# Material provided
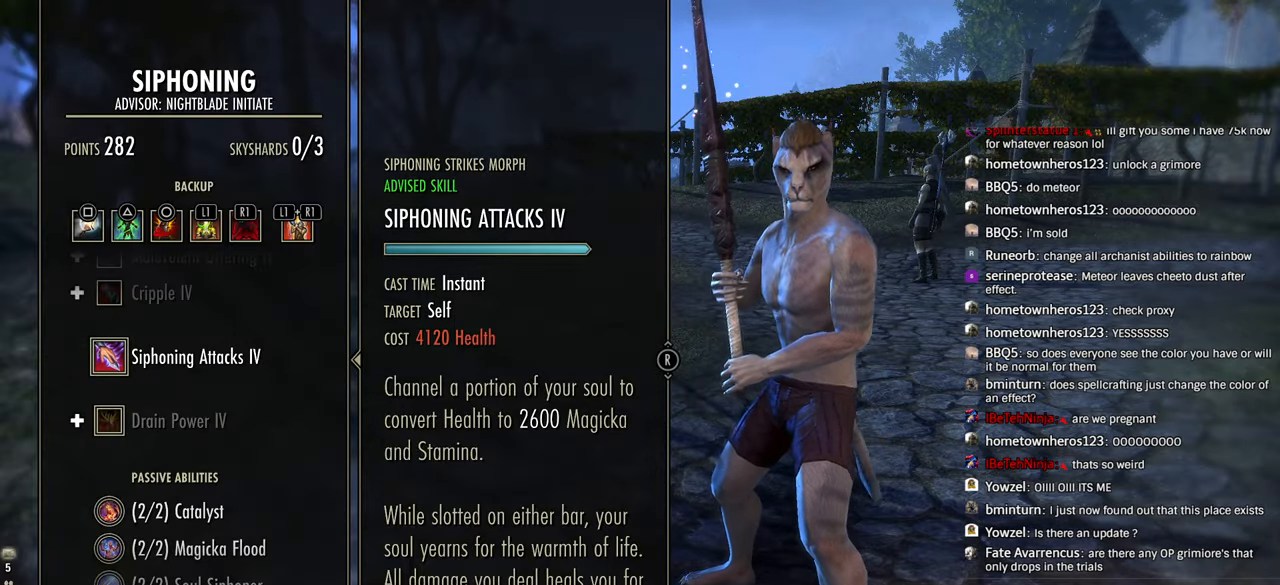
{"dt_ms": 500, "buttons": [], "left_stick": "center", "right_stick": "center", "events": [[33, "SQUARE", "up"], [166, "DPAD_RIGHT", "down"], [250, "DPAD_RIGHT", "up"], [350, "DPAD_RIGHT", "down"], [416, "DPAD_RIGHT", "up"]]}
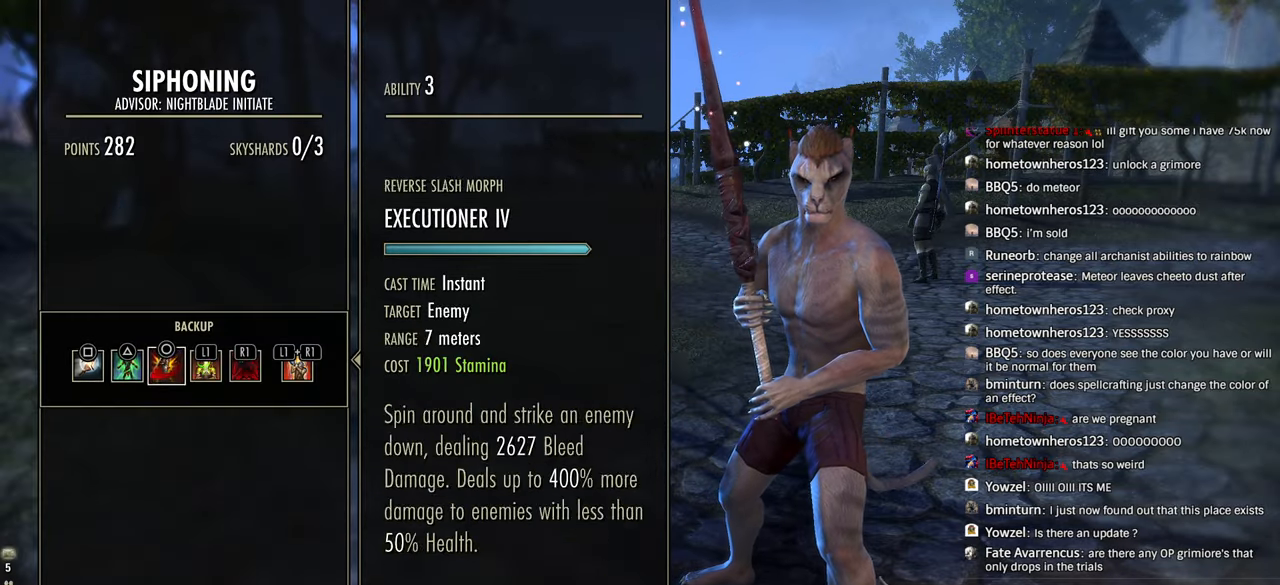
{"dt_ms": 500, "buttons": ["CIRCLE"], "left_stick": "center", "right_stick": "center", "events": [[33, "CROSS", "down"], [133, "CROSS", "up"], [233, "CIRCLE", "down"], [333, "CIRCLE", "up"], [433, "CIRCLE", "down"]]}
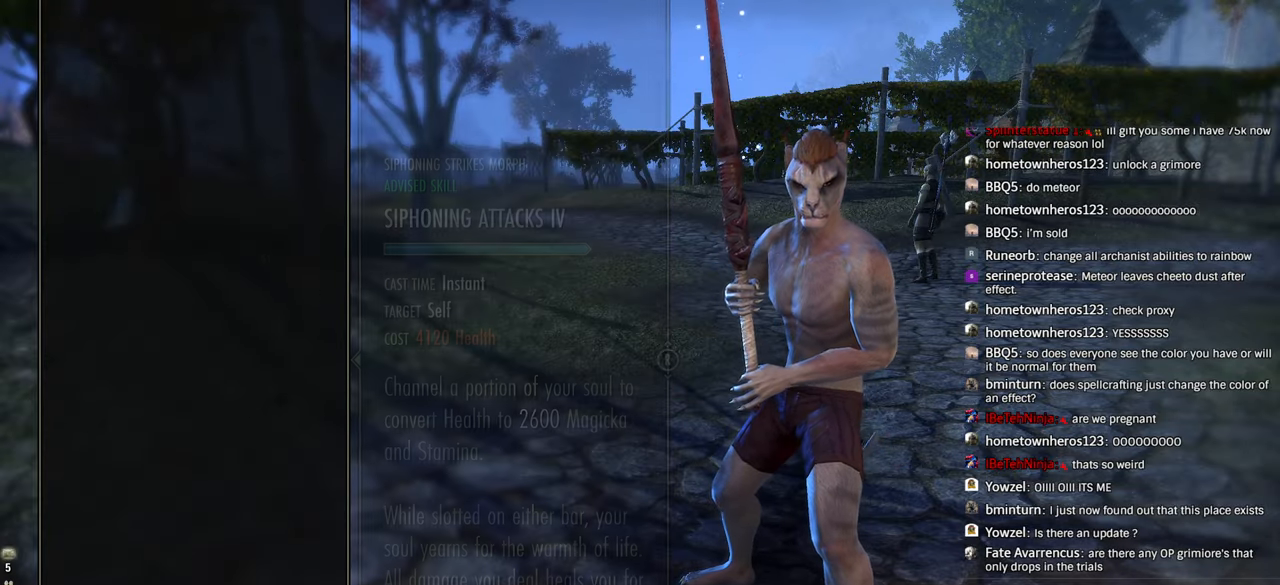
{"dt_ms": 500, "buttons": ["CIRCLE"], "left_stick": "center", "right_stick": "center", "events": [[33, "CIRCLE", "up"], [116, "CIRCLE", "down"], [216, "CIRCLE", "up"], [300, "CIRCLE", "down"], [400, "CIRCLE", "up"], [466, "CIRCLE", "down"]]}
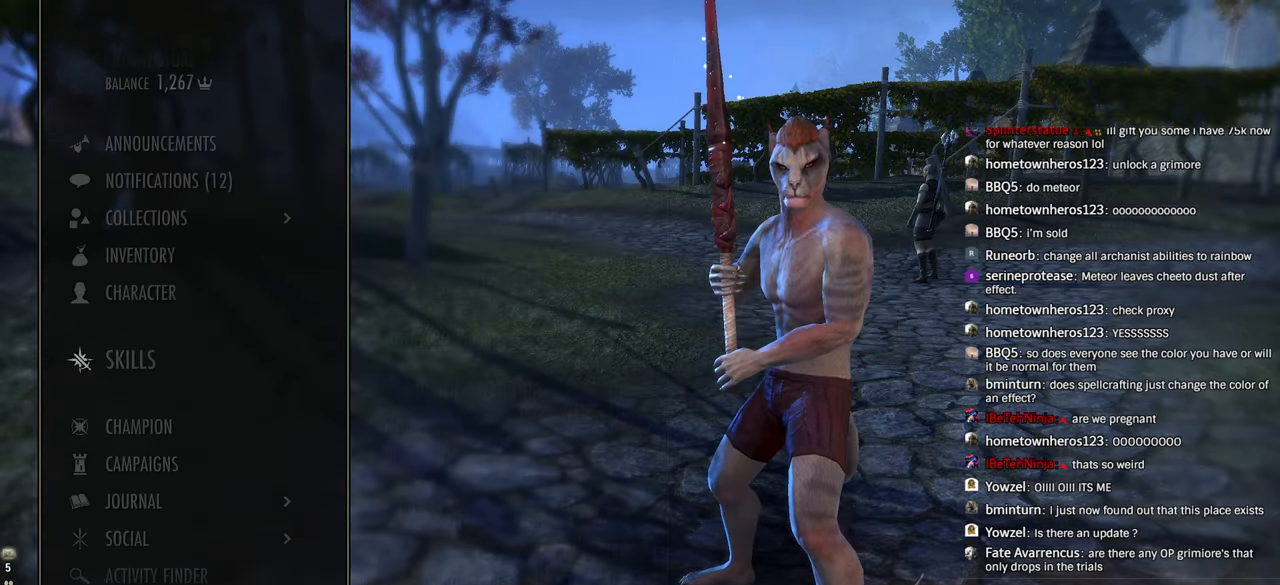
{"dt_ms": 500, "buttons": [], "left_stick": "up-right", "right_stick": "center"}
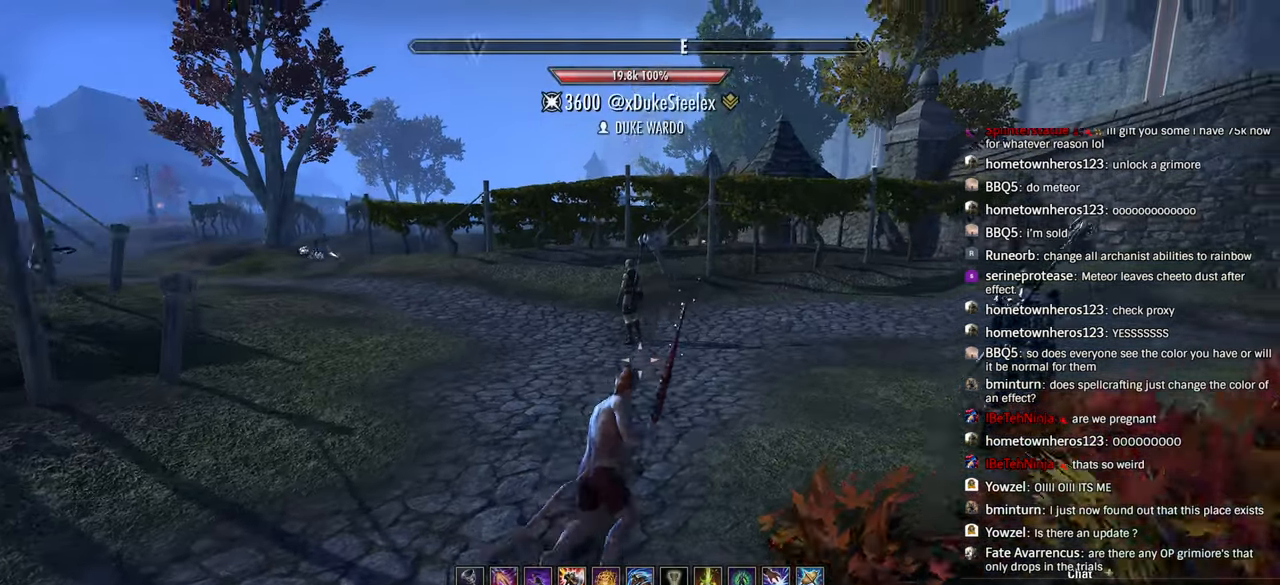
{"dt_ms": 500, "buttons": ["DPAD_LEFT"], "left_stick": "up-right", "right_stick": "right", "events": [[150, "right_stick", "right"], [233, "L1", "down"], [233, "L2", "down"], [283, "L2", "up"], [316, "L1", "up"], [500, "DPAD_LEFT", "down"]]}
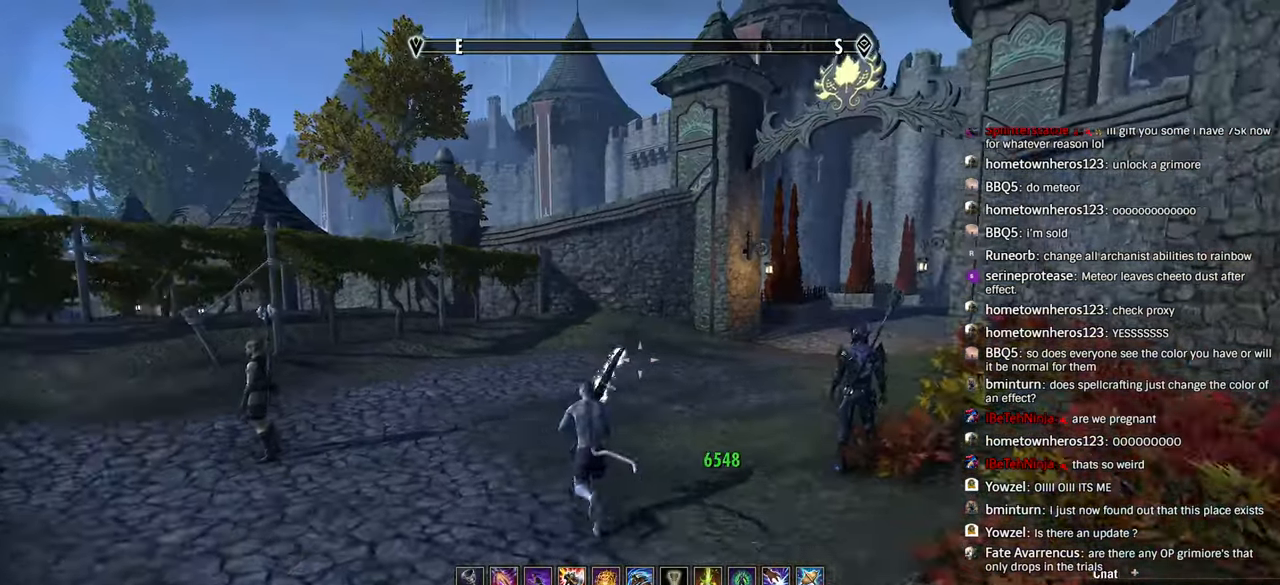
{"dt_ms": 500, "buttons": [], "left_stick": "up", "right_stick": "right", "events": [[33, "right_stick", "center"], [66, "left_stick", "up"], [100, "DPAD_LEFT", "up"], [116, "right_stick", "right"], [266, "right_stick", "center"], [466, "right_stick", "right"]]}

# Description of the task
Scan the material for "events" and copy the lines that hold it.

# Expected output
{"dt_ms": 500, "buttons": [], "left_stick": "center", "right_stick": "center", "events": [[33, "SQUARE", "up"], [166, "DPAD_RIGHT", "down"], [250, "DPAD_RIGHT", "up"], [350, "DPAD_RIGHT", "down"], [416, "DPAD_RIGHT", "up"]]}
{"dt_ms": 500, "buttons": ["CIRCLE"], "left_stick": "center", "right_stick": "center", "events": [[33, "CROSS", "down"], [133, "CROSS", "up"], [233, "CIRCLE", "down"], [333, "CIRCLE", "up"], [433, "CIRCLE", "down"]]}
{"dt_ms": 500, "buttons": ["CIRCLE"], "left_stick": "center", "right_stick": "center", "events": [[33, "CIRCLE", "up"], [116, "CIRCLE", "down"], [216, "CIRCLE", "up"], [300, "CIRCLE", "down"], [400, "CIRCLE", "up"], [466, "CIRCLE", "down"]]}
{"dt_ms": 500, "buttons": ["DPAD_LEFT"], "left_stick": "up-right", "right_stick": "right", "events": [[150, "right_stick", "right"], [233, "L1", "down"], [233, "L2", "down"], [283, "L2", "up"], [316, "L1", "up"], [500, "DPAD_LEFT", "down"]]}
{"dt_ms": 500, "buttons": [], "left_stick": "up", "right_stick": "right", "events": [[33, "right_stick", "center"], [66, "left_stick", "up"], [100, "DPAD_LEFT", "up"], [116, "right_stick", "right"], [266, "right_stick", "center"], [466, "right_stick", "right"]]}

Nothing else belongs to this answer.